Amazingly, we had reached the western bank.

Bee glanced up at the coachman, who sat upright and unruffled on the driver’s bench. “And yet why not? For it seems your goblin makers have their own secret magic.”

He removed his cap and slapped it against a hand to shake off ash. “Shall we go on? I am built for a steady, enduring pace rather than for speed. But we are not far behind them now.”

The eru turned to me. “Cousin, is it your plan to come upon them on the road? For if we continue in this direction, I think it likely we shall do so.”

“The fire mage has become quite powerful,” I said. “Can you aid us with your magic, Cousin? For I must believe that you and the mansa, together, ought to be able to kill his fire.”

“If Drake sees us coming up from behind, what is to stop him from simply killing Andevai?” Bee asked.

“Drake needs Vai. And Vai knows Drake needs him.”

The mansa surveyed the village. The locals scrambled into the cold ruins, seeking survivors. “I do not like to think of what a company of fire mages led by a man with no conscience can do to Four Moons House if he chooses to practice his revenge there before he reaches his homeland.”

A woman with a baby in her arms and a raw burn mark on her pale cheek shuffled forward to kneel before the mansa. “My lord mansa. What know you of this wicked spirit whose anger lashed out at us? You are come just in time. Otherwise we would have lost everything.”

He pressed several sesterces into her hand. “No. I am come too late. I should have understood matters differently, and much sooner. Someone from the House will come to see what can be done with cleaning up and rebuilding. For now, you must do what you can.”

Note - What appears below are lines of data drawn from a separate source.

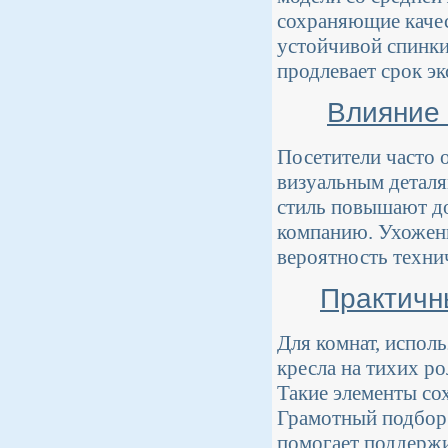
сохраняющие каче
устойчивой спинки
продлевает срок эк
Влияние 
Посетители часто
визуальным деталя
стиль повышают до
компанию. Ухоженн
вероятность технич
Практичн
Для комнат, испол
кресла на тихих ро
Такие элементы со
Грамотный подбор 
помогает поддержи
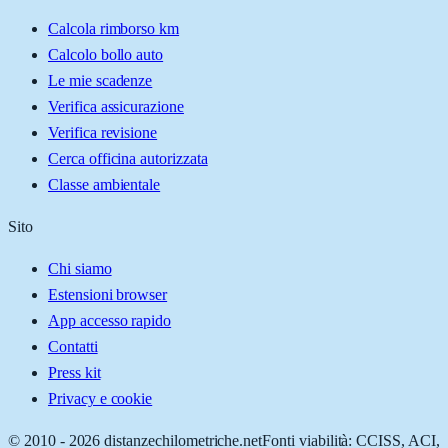
Calcola rimborso km
Calcolo bollo auto
Le mie scadenze
Verifica assicurazione
Verifica revisione
Cerca officina autorizzata
Classe ambientale
Sito
Chi siamo
Estensioni browser
App accesso rapido
Contatti
Press kit
Privacy e cookie
© 2010 -
2026
distanzechilometriche.net
Fonti viabilità: CCISS, ACI,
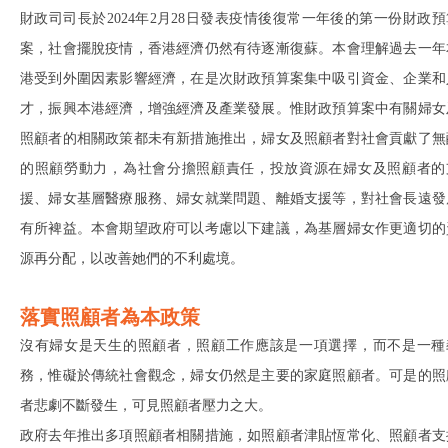
財政司司長於2024年2月28日發表疫情後復常一年後的第一份財政預
案，社會擺脫疫情，香港經濟仍然有待逐漸復蘇。本會理解過去一年
港受到外圍因素影響經濟，在是次財政預算案集中吸引資金、企業和
才，振興本港經濟，增強經濟及產業發展。惟財政預算案中有關婦女
照顧者的相關政策都未有新措施推出，婦女及照顧者對社會貢獻了無
的照顧勞動力，為社會分擔照顧責任，投放資源在婦女及照顧者的
援、婦女基層醫療服務、婦女就業問題、離婚支援等，對社會長遠發
有所裨益。本會期望政府可以考慮以下建議，為基層婦女作更適切的
源再分配，以改善她們的不利處境。
落實照顧者為本政策
沒有婦女是天生的照顧者，照顧工作應該是一項選擇，而不是一種
務，惟礙於傳統社會觀念，婦女仍然是主要的家庭照顧者。可是的照
者悲劇不斷發生，可見照顧者壓力之大。
政府去年推出多項照顧者相關措施，如照顧者津貼恆常化、照顧者支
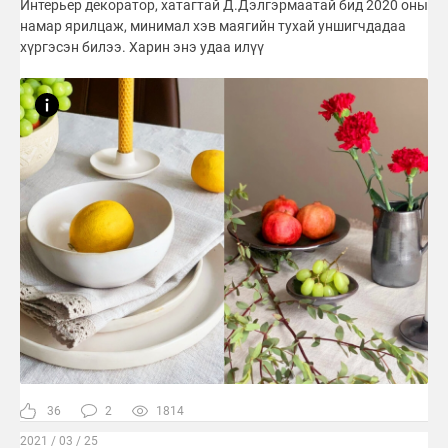
Интерьер декоратор, хатагтай Д.Дэлгэрмаатай бид 2020 оны
намар ярилцаж, минимал хэв маягийн тухай уншигчдадаа
хүргэсэн билээ. Харин энэ удаа илүү
36
2
1814
2021 / 03 / 25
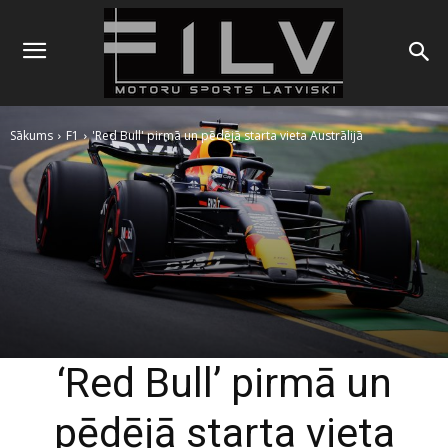
Sākums
F1
'Red Bull' pirmā un pēdējā starta vieta Austrālijā
‘Red Bull’ pirmā un
pēdējā starta vieta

Other supplicants began to approach, for it was obvious they knew who he was and did not fear to approach him in a respectful way. In their eyes he was a just master. He passed out coins to the survivors, emptying his purse in a rash manner that made Bee and me look at each other in disbelief. What if we needed that money later? To him it was trivial, something he expected to easily replace. He considered this generosity to be his duty. It was in this way, I supposed, that mages had built the edifice of their power over the generations.

On we traveled. Because we were traveling west, the door in the coach that opened into the spirit world faced the direction I most needed to look. So instead of looking ahead toward the graveled drive and the gatehouse to the estate, I could only stare through the other window as a drizzle clouded the north. Stands of birches flashed silver. Spruce darkened the slopes. In the distance a ring of round houses marked a village several miles off the road. The afternoon light turned to a hazy orange glow.